Published by Wayne on

Today I am thankful for living in the Electronic Age. When I was born, communicating with people far away was done via phone or postal (snail) mail. There were limited forms of the internet but that wasn’t available to general public. A hundred years before that, there was just telegrams. A hundred years before that, just snail mail.

It’s amazing to live in a time where with a few clicks, you can talk face to face with someone on the other side of the world (or who aren’t even on this world in the case of astronauts). For so much of human history, your world revolved around people within 20miles or so of you. People might travel all over the world, but that could take years and they would essentially cease to exist for those years.

Now, I live in Texas while my sisters live in Florida and Missouri and my parents in Maine. My father-in-law lives in Azerbaijan, almost literally the other side of the world (our antipode is actually in the middle of the Indian Ocean, but longitudially we’re 144 degrees apart). Yet we are still able to talk to our families despite the distance.

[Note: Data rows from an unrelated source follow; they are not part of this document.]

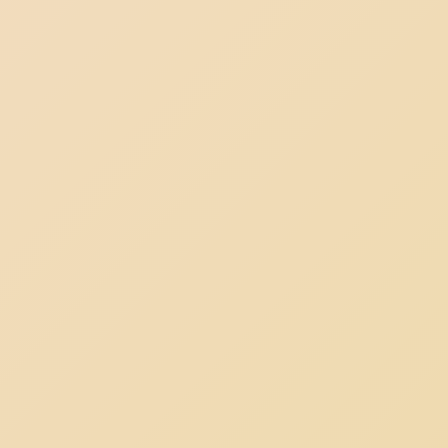
Корзина пуста.
До Магазину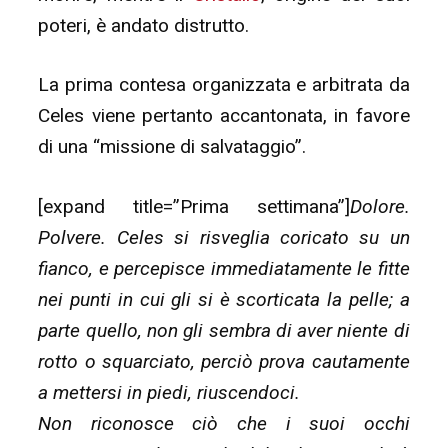
poteri, è andato distrutto.
La prima contesa organizzata e arbitrata da
Celes viene pertanto accantonata, in favore
di una “missione di salvataggio”.
[expand title=”Prima settimana”]
Dolore.
Polvere. Celes si risveglia coricato su un
fianco, e percepisce immediatamente le fitte
nei punti in cui gli si è scorticata la pelle; a
parte quello, non gli sembra di aver niente di
rotto o squarciato, perciò prova cautamente
a mettersi in piedi, riuscendoci.
Non riconosce ciò che i suoi occhi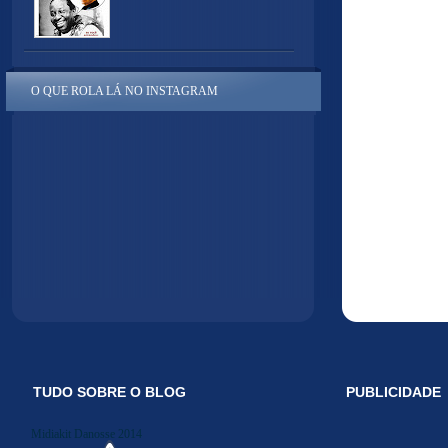
O QUE ROLA LÁ NO INSTAGRAM
TUDO SOBRE O BLOG
PUBLICIDADE
Midiakit Danosse 2014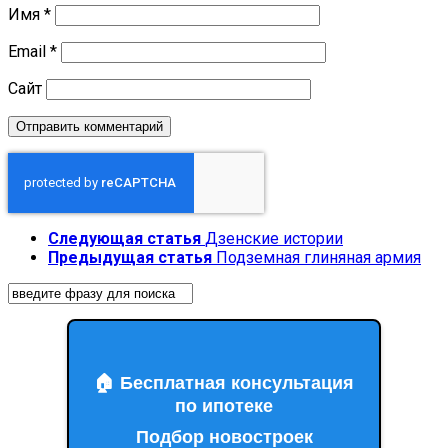
Имя
*
Email
*
Сайт
Следующая статья
Дзенские истории
Предыдущая статья
Подземная глиняная армия
🏠 Бесплатная консультация
по ипотеке
Подбор новостроек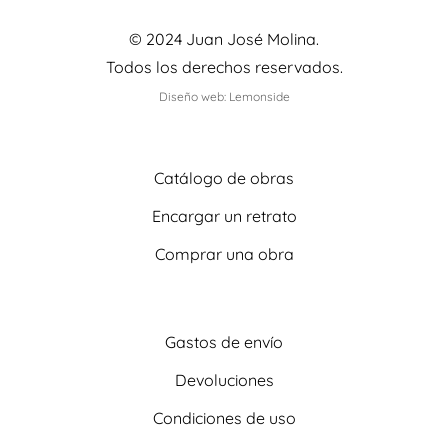
© 2024 Juan José Molina.
Todos los derechos reservados.
Diseño web: Lemonside
Catálogo de obras
Encargar un retrato
Comprar una obra
Gastos de envío
Devoluciones
Condiciones de uso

I use to play a SWRPG game with people all over the country, people I’ve never met in person but have been friends with for 5+yrs. One of our long time guild members lives in Sweden. I’ve gamed with people in Australia, Turkey, and France.

Email, Facebook, Twitter, cell phones, smart phones, Skype, Ventrilo, Team Speak Xbox Live, Playstation Network, MMO’s, forums, blogs, YouTube; love them or hate them, they all work together to bring about a shrinking of the world. People aren’t a mysterious Other anymore. They are people who are just as far away as your parents.